§ TASK PROMPT:
List each line in the entries below that contains the string "terinjokes".

§ INPUT FOR THIS TASK:
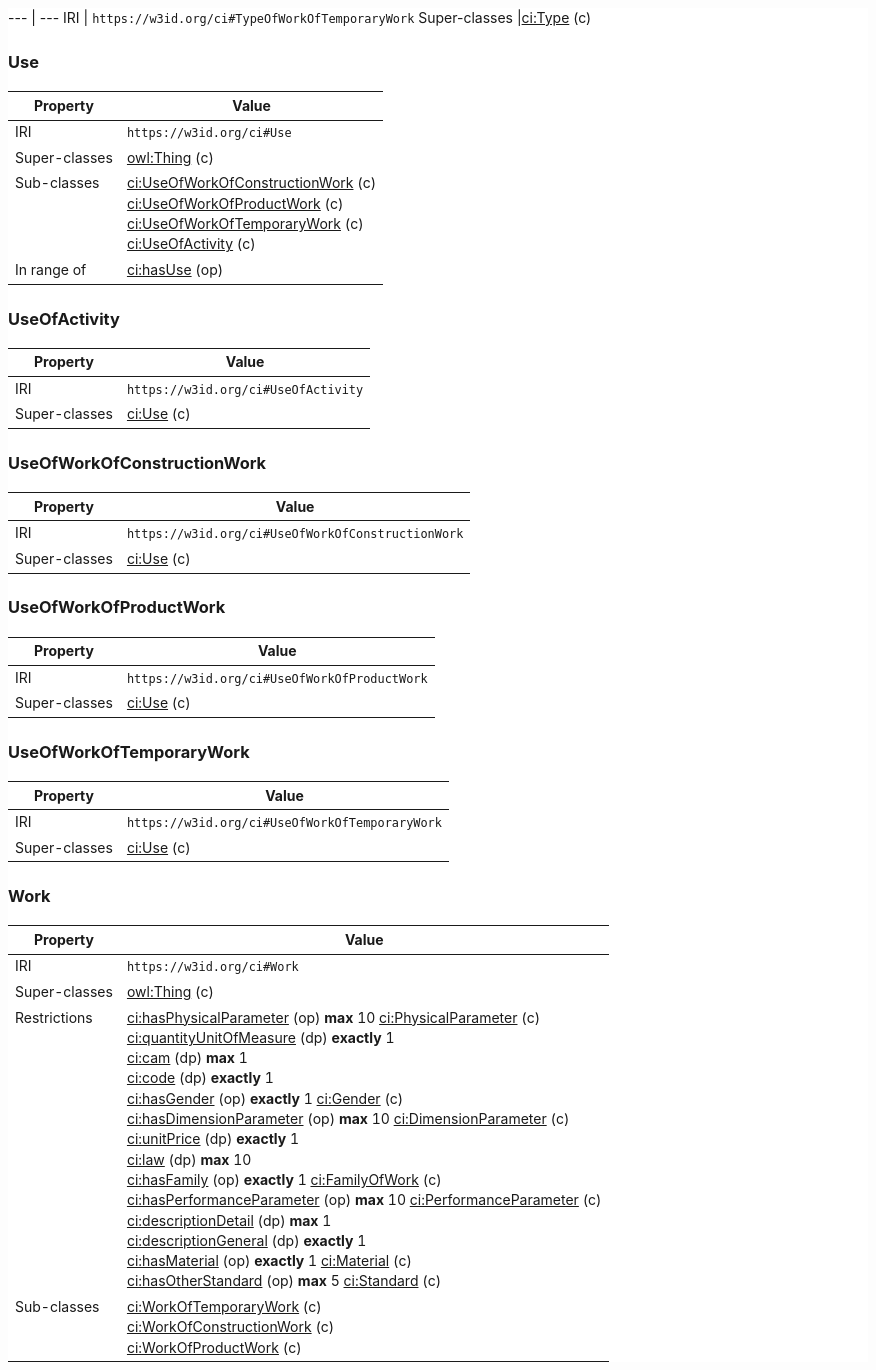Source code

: --- | ---
IRI | `https://w3id.org/ci#TypeOfWorkOfTemporaryWork`
Super-classes |[ci:Type](https://w3id.org/ci#Type) (c)<br />
### Use
Property | Value
--- | ---
IRI | `https://w3id.org/ci#Use`
Super-classes |[owl:Thing](http://www.w3.org/2002/07/owl#Thing) (c)<br />
Sub-classes |[ci:UseOfWorkOfConstructionWork](https://w3id.org/ci#UseOfWorkOfConstructionWork) (c)<br />[ci:UseOfWorkOfProductWork](https://w3id.org/ci#UseOfWorkOfProductWork) (c)<br />[ci:UseOfWorkOfTemporaryWork](https://w3id.org/ci#UseOfWorkOfTemporaryWork) (c)<br />[ci:UseOfActivity](https://w3id.org/ci#UseOfActivity) (c)<br />
In range of |[ci:hasUse](https://w3id.org/ci#hasUse) (op)<br />
### UseOfActivity
Property | Value
--- | ---
IRI | `https://w3id.org/ci#UseOfActivity`
Super-classes |[ci:Use](https://w3id.org/ci#Use) (c)<br />
### UseOfWorkOfConstructionWork
Property | Value
--- | ---
IRI | `https://w3id.org/ci#UseOfWorkOfConstructionWork`
Super-classes |[ci:Use](https://w3id.org/ci#Use) (c)<br />
### UseOfWorkOfProductWork
Property | Value
--- | ---
IRI | `https://w3id.org/ci#UseOfWorkOfProductWork`
Super-classes |[ci:Use](https://w3id.org/ci#Use) (c)<br />
### UseOfWorkOfTemporaryWork
Property | Value
--- | ---
IRI | `https://w3id.org/ci#UseOfWorkOfTemporaryWork`
Super-classes |[ci:Use](https://w3id.org/ci#Use) (c)<br />
### Work
Property | Value
--- | ---
IRI | `https://w3id.org/ci#Work`
Super-classes |[owl:Thing](http://www.w3.org/2002/07/owl#Thing) (c)<br />
Restrictions |[ci:hasPhysicalParameter](https://w3id.org/ci#hasPhysicalParameter) (op) **max** 10 [ci:PhysicalParameter](https://w3id.org/ci#PhysicalParameter) (c)<br />[ci:quantityUnitOfMeasure](https://w3id.org/ci#quantityUnitOfMeasure) (dp) **exactly** 1<br />[ci:cam](https://w3id.org/ci#cam) (dp) **max** 1<br />[ci:code](https://w3id.org/ci#code) (dp) **exactly** 1<br />[ci:hasGender](https://w3id.org/ci#hasGender) (op) **exactly** 1 [ci:Gender](https://w3id.org/ci#Gender) (c)<br />[ci:hasDimensionParameter](https://w3id.org/ci#hasDimensionParameter) (op) **max** 10 [ci:DimensionParameter](https://w3id.org/ci#DimensionParameter) (c)<br />[ci:unitPrice](https://w3id.org/ci#unitPrice) (dp) **exactly** 1<br />[ci:law](https://w3id.org/ci#law) (dp) **max** 10<br />[ci:hasFamily](https://w3id.org/ci#hasFamily) (op) **exactly** 1 [ci:FamilyOfWork](https://w3id.org/ci#FamilyOfWork) (c)<br />[ci:hasPerformanceParameter](https://w3id.org/ci#hasPerformanceParameter) (op) **max** 10 [ci:PerformanceParameter](https://w3id.org/ci#PerformanceParameter) (c)<br />[ci:descriptionDetail](https://w3id.org/ci#descriptionDetail) (dp) **max** 1<br />[ci:descriptionGeneral](https://w3id.org/ci#descriptionGeneral) (dp) **exactly** 1<br />[ci:hasMaterial](https://w3id.org/ci#hasMaterial) (op) **exactly** 1 [ci:Material](https://w3id.org/ci#Material) (c)<br />[ci:hasOtherStandard](https://w3id.org/ci#hasOtherStandard) (op) **max** 5 [ci:Standard](https://w3id.org/ci#Standard) (c)<br />
Sub-classes |[ci:WorkOfTemporaryWork](https://w3id.org/ci#WorkOfTemporaryWork) (c)<br />[ci:WorkOfConstructionWork](https://w3id.org/ci#WorkOfConstructionWork) (c)<br />[ci:WorkOfProductWork](https://w3id.org/ci#WorkOfProductWork) (c)<br />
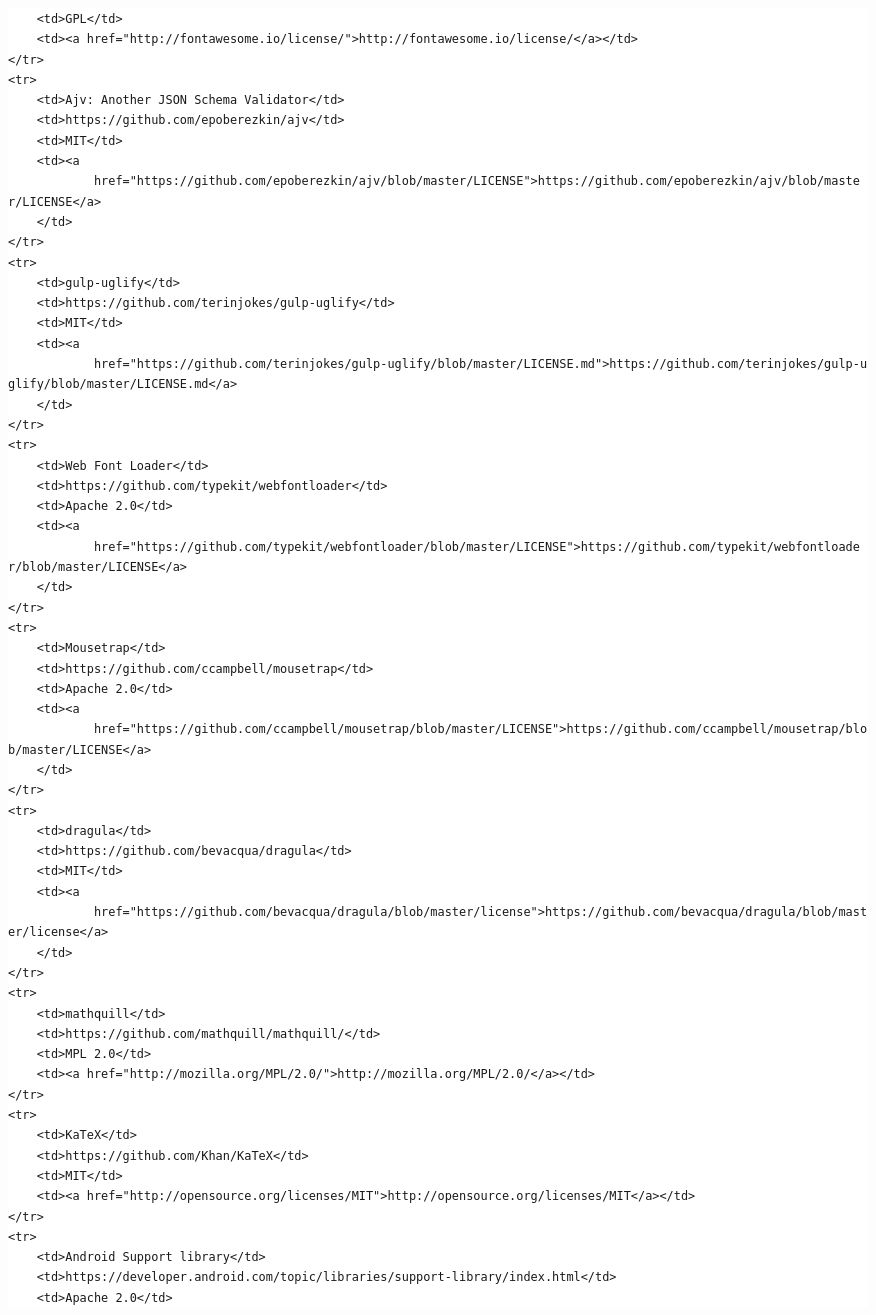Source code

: 		<td>GPL</td>
		<td><a href="http://fontawesome.io/license/">http://fontawesome.io/license/</a></td>
	</tr>
	<tr>
		<td>Ajv: Another JSON Schema Validator</td>
		<td>https://github.com/epoberezkin/ajv</td>
		<td>MIT</td>
		<td><a
				href="https://github.com/epoberezkin/ajv/blob/master/LICENSE">https://github.com/epoberezkin/ajv/blob/master/LICENSE</a>
		</td>
	</tr>
	<tr>
		<td>gulp-uglify</td>
		<td>https://github.com/terinjokes/gulp-uglify</td>
		<td>MIT</td>
		<td><a
				href="https://github.com/terinjokes/gulp-uglify/blob/master/LICENSE.md">https://github.com/terinjokes/gulp-uglify/blob/master/LICENSE.md</a>
		</td>
	</tr>
	<tr>
		<td>Web Font Loader</td>
		<td>https://github.com/typekit/webfontloader</td>
		<td>Apache 2.0</td>
		<td><a
				href="https://github.com/typekit/webfontloader/blob/master/LICENSE">https://github.com/typekit/webfontloader/blob/master/LICENSE</a>
		</td>
	</tr>
	<tr>
		<td>Mousetrap</td>
		<td>https://github.com/ccampbell/mousetrap</td>
		<td>Apache 2.0</td>
		<td><a
				href="https://github.com/ccampbell/mousetrap/blob/master/LICENSE">https://github.com/ccampbell/mousetrap/blob/master/LICENSE</a>
		</td>
	</tr>
	<tr>
		<td>dragula</td>
		<td>https://github.com/bevacqua/dragula</td>
		<td>MIT</td>
		<td><a
				href="https://github.com/bevacqua/dragula/blob/master/license">https://github.com/bevacqua/dragula/blob/master/license</a>
		</td>
	</tr>
	<tr>
		<td>mathquill</td>
		<td>https://github.com/mathquill/mathquill/</td>
		<td>MPL 2.0</td>
		<td><a href="http://mozilla.org/MPL/2.0/">http://mozilla.org/MPL/2.0/</a></td>
	</tr>
	<tr>
		<td>KaTeX</td>
		<td>https://github.com/Khan/KaTeX</td>
		<td>MIT</td>
		<td><a href="http://opensource.org/licenses/MIT">http://opensource.org/licenses/MIT</a></td>
	</tr>
	<tr>
		<td>Android Support library</td>
		<td>https://developer.android.com/topic/libraries/support-library/index.html</td>
		<td>Apache 2.0</td>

§ RESULT OF THIS EXERCISE:
		<td>https://github.com/terinjokes/gulp-uglify</td>
				href="https://github.com/terinjokes/gulp-uglify/blob/master/LICENSE.md">https://github.com/terinjokes/gulp-uglify/blob/master/LICENSE.md</a>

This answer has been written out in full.